И вот здесь-то ее и поджидают опасности. Можно пойти туда, а можно свернуть совсем и совсем не туда. Так свернул и мой подзащитный. Это факт, это установлено судебным следствием, признано им самим, и юридического спора здесь нет. Шелестов заслуживает наказания. Речь идет об отношении к личности: как далеко зашла гниль? Захватила ли она основы личности или коснулась только ее поверхности? Этот вопрос, к моему удивлению, и не был поставлен представителем государственного обвинения.

Новый поклон в сторону прокурора, но уже без улыбки. И вообще усталость постепенно исчезала с лица адвоката, оно становилось сердитым, почти злым, и весь он как бы загорался скрытым боевым огнем.

– Я утверждаю второе: душа его не подернулась пеплом. Шелестов – не примитив, ему не просто нужны выпивка и деньги, а я хочу верить, что они ему вообще не нужны и низменные побуждения ему чужды. Я хочу верить, что Шелестов – это хаос, из которого рождается человек! Процесс этого рождения осложнился, и искривился, и затянулся, а он и вообще не укладывается и метрические сроки и не завершается с получением паспорта. Паспорт в кармане, а в голове дурь! Все не устроено, все не улажено и зыбко. Куда идти? За чем идти? К чему стремиться? Да и нужно ли стремиться? Не у всех ведь сводятся счеты с жизнью, и не у всех она получается по таблице умножения. Так и Шелестов. Он искал себя и не нашел и запутался в этих поисках. Он искал друзей и не нашел, а кого нашел, в тех ошибся. И вот они сидят перед нами – поникшие, жалкие, потому что за ними нет правды, нет дружбы, за ними нет чести и высоты тех идеалов и целей, которыми одухотворено все наше советское общество. Каждый из них имеет свой характер и свою судьбу, и дело суда оценить каждого из них. Я же говорю о своем подзащитном – Антоне Шелестове, шестнадцати лет от роду. При ясности наших больших общих дорог он начал петлять по глухим, болотным тропам, которые и привели его в трясину. Он заблудился, но не испортился. Я верю в него и призываю к этому вас, граждане судьи. Осудить ведь легче всего, и куда труднее поверить в человека и в его будущее! А потому я выражаю свое несогласие с требованием прокурора и прошу применить к моему подзащитному условную форму наказания. Дадим ему надежду – и выход!
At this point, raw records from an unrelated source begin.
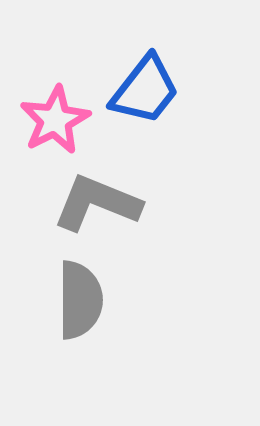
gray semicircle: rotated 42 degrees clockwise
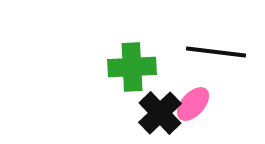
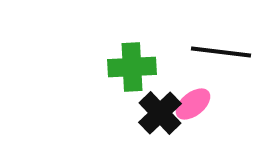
black line: moved 5 px right
pink ellipse: rotated 9 degrees clockwise
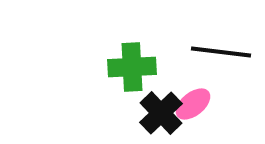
black cross: moved 1 px right
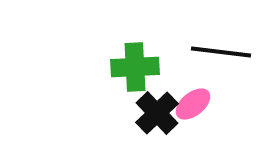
green cross: moved 3 px right
black cross: moved 4 px left
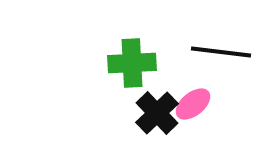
green cross: moved 3 px left, 4 px up
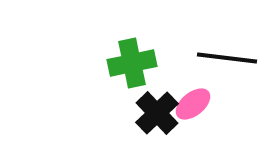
black line: moved 6 px right, 6 px down
green cross: rotated 9 degrees counterclockwise
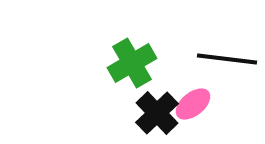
black line: moved 1 px down
green cross: rotated 18 degrees counterclockwise
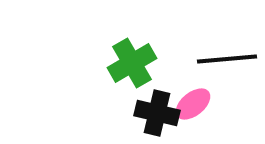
black line: rotated 12 degrees counterclockwise
black cross: rotated 33 degrees counterclockwise
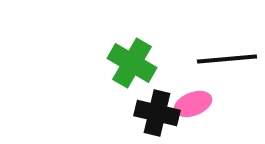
green cross: rotated 30 degrees counterclockwise
pink ellipse: rotated 18 degrees clockwise
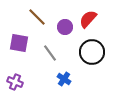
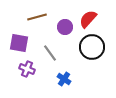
brown line: rotated 60 degrees counterclockwise
black circle: moved 5 px up
purple cross: moved 12 px right, 13 px up
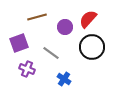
purple square: rotated 30 degrees counterclockwise
gray line: moved 1 px right; rotated 18 degrees counterclockwise
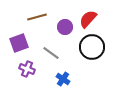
blue cross: moved 1 px left
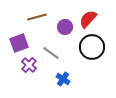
purple cross: moved 2 px right, 4 px up; rotated 21 degrees clockwise
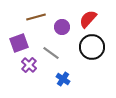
brown line: moved 1 px left
purple circle: moved 3 px left
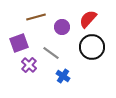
blue cross: moved 3 px up
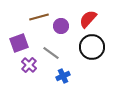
brown line: moved 3 px right
purple circle: moved 1 px left, 1 px up
blue cross: rotated 32 degrees clockwise
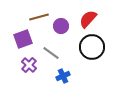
purple square: moved 4 px right, 4 px up
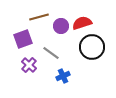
red semicircle: moved 6 px left, 4 px down; rotated 30 degrees clockwise
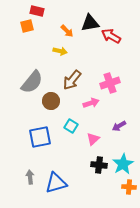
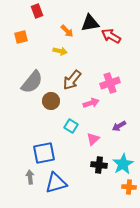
red rectangle: rotated 56 degrees clockwise
orange square: moved 6 px left, 11 px down
blue square: moved 4 px right, 16 px down
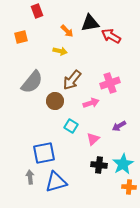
brown circle: moved 4 px right
blue triangle: moved 1 px up
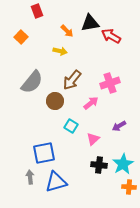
orange square: rotated 32 degrees counterclockwise
pink arrow: rotated 21 degrees counterclockwise
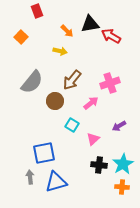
black triangle: moved 1 px down
cyan square: moved 1 px right, 1 px up
orange cross: moved 7 px left
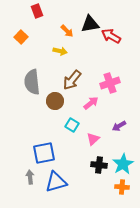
gray semicircle: rotated 135 degrees clockwise
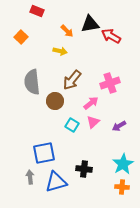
red rectangle: rotated 48 degrees counterclockwise
pink triangle: moved 17 px up
black cross: moved 15 px left, 4 px down
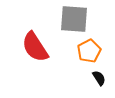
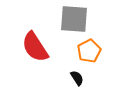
black semicircle: moved 22 px left
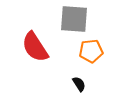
orange pentagon: moved 2 px right; rotated 20 degrees clockwise
black semicircle: moved 2 px right, 6 px down
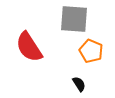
red semicircle: moved 6 px left
orange pentagon: rotated 30 degrees clockwise
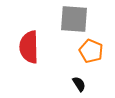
red semicircle: rotated 32 degrees clockwise
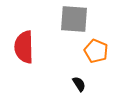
red semicircle: moved 5 px left
orange pentagon: moved 5 px right
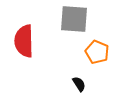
red semicircle: moved 6 px up
orange pentagon: moved 1 px right, 1 px down
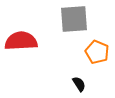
gray square: rotated 8 degrees counterclockwise
red semicircle: moved 3 px left; rotated 88 degrees clockwise
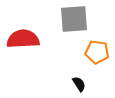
red semicircle: moved 2 px right, 2 px up
orange pentagon: rotated 15 degrees counterclockwise
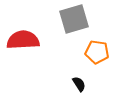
gray square: rotated 12 degrees counterclockwise
red semicircle: moved 1 px down
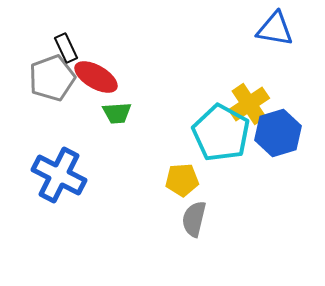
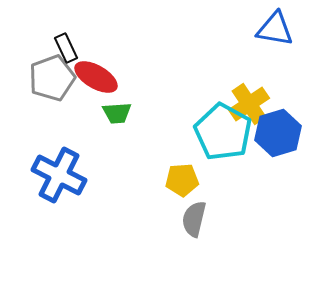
cyan pentagon: moved 2 px right, 1 px up
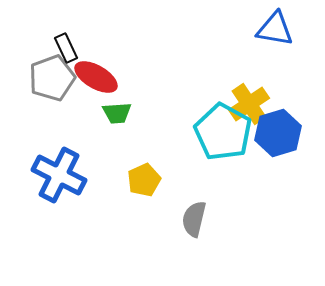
yellow pentagon: moved 38 px left; rotated 20 degrees counterclockwise
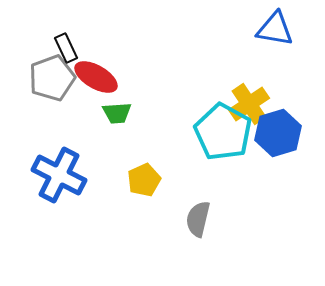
gray semicircle: moved 4 px right
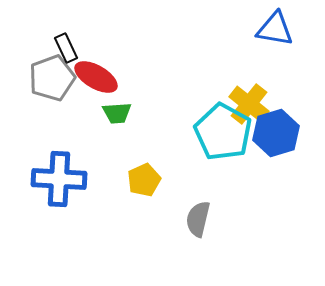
yellow cross: rotated 18 degrees counterclockwise
blue hexagon: moved 2 px left
blue cross: moved 4 px down; rotated 24 degrees counterclockwise
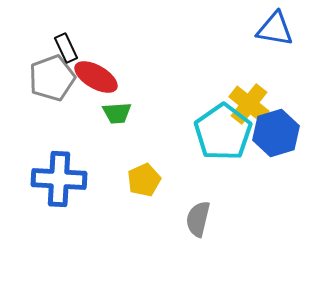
cyan pentagon: rotated 8 degrees clockwise
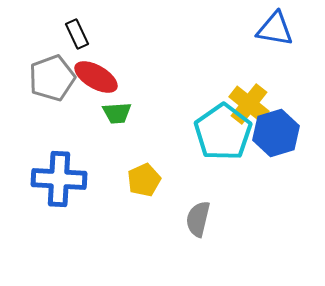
black rectangle: moved 11 px right, 14 px up
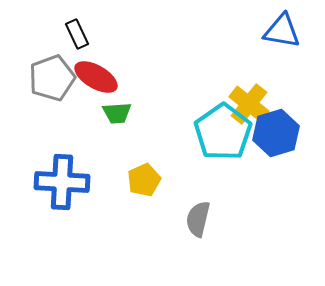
blue triangle: moved 7 px right, 2 px down
blue cross: moved 3 px right, 3 px down
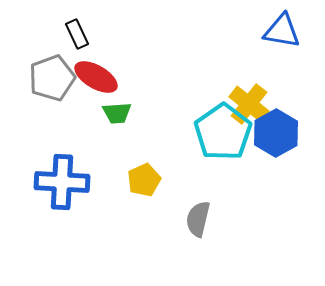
blue hexagon: rotated 12 degrees counterclockwise
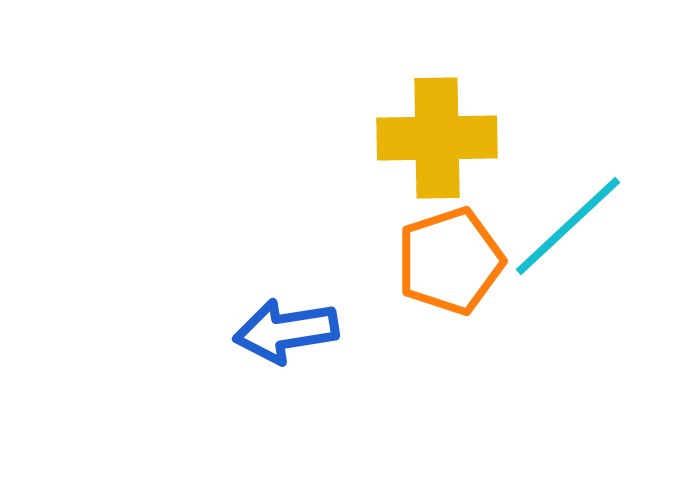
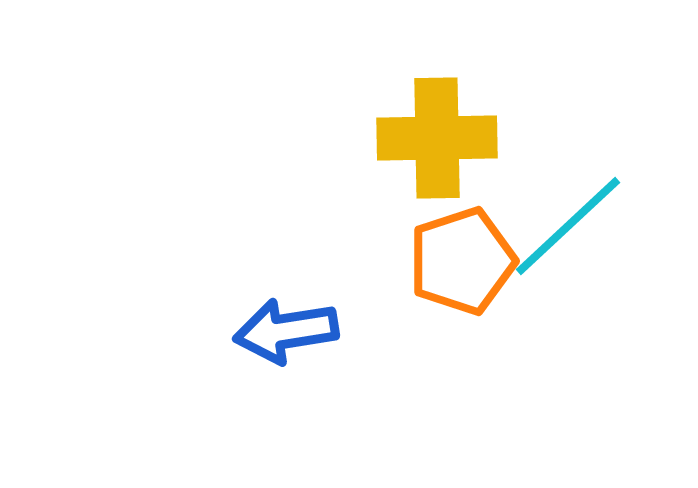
orange pentagon: moved 12 px right
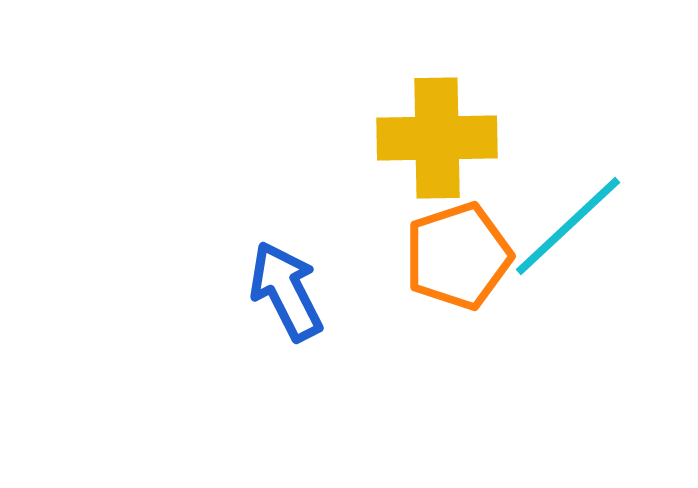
orange pentagon: moved 4 px left, 5 px up
blue arrow: moved 40 px up; rotated 72 degrees clockwise
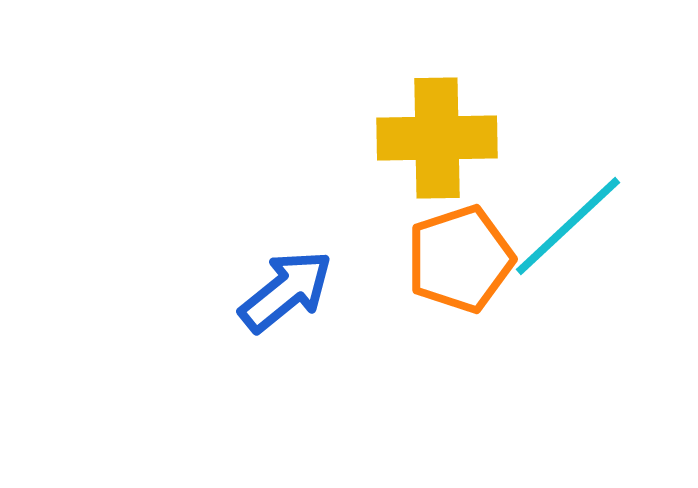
orange pentagon: moved 2 px right, 3 px down
blue arrow: rotated 78 degrees clockwise
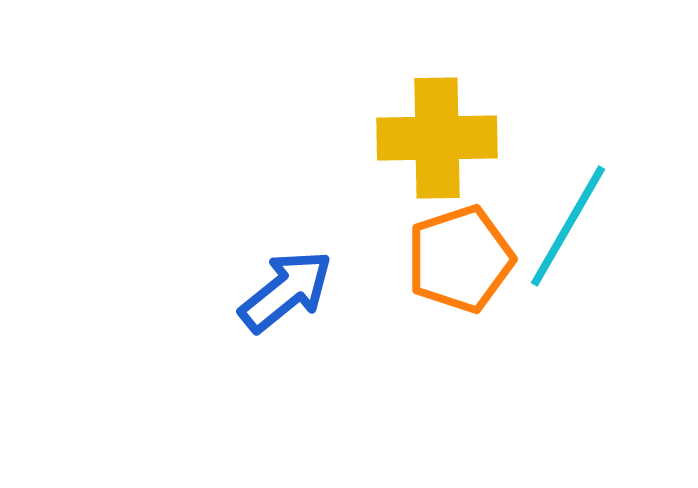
cyan line: rotated 17 degrees counterclockwise
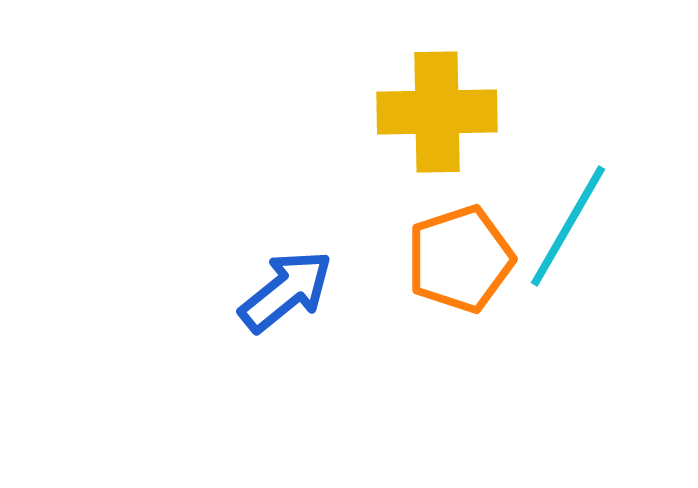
yellow cross: moved 26 px up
Не успела Нина Павловна в следующем перерыве пожать руку защитнику за его речь, как уже слышится возмущенная реплика:

– Адвокат-то распинается! Из бандита ангела пресветлого сделал, страстотерпца несчастного. Колокольчик нежный! Тьфу!

– Тыщи! – коротко отвечает на это чей-то другой голос, пренебрежительный.

Нина Павловна вспыхивает:

– Какие тыщи?

– Какие?.. Обыкновенные. Отвалила небось ему без счета, вот и старается.

Хмурый человек холодными глазами смотрит на нее.

– А как же тогда защищать можно? Родители в довольстве живут, с квартирами, с дачами, а сынок грабить идет. Сами от народа отшатнулись и своего сына паразитом сделали.

Нина Павловна не то со смущением, не то с возмущением резко повернулась и пошла, но и спиною своею чувствовала холодные, как ледышки, глаза хмурого человека.

А разговоры вспыхивают то здесь, то там, а когда суд удалился в совещательную комнату, они, в ожидании приговора, разгораются в целые дискуссии.

– Ну что им нужно было? – слышится в углу беспокойный, взволнованный голос. – Ничего не понимаю!

– А что тут непонятного? – отвечает с соседнего диванчика другой. – Сказано – пережитки капитализма.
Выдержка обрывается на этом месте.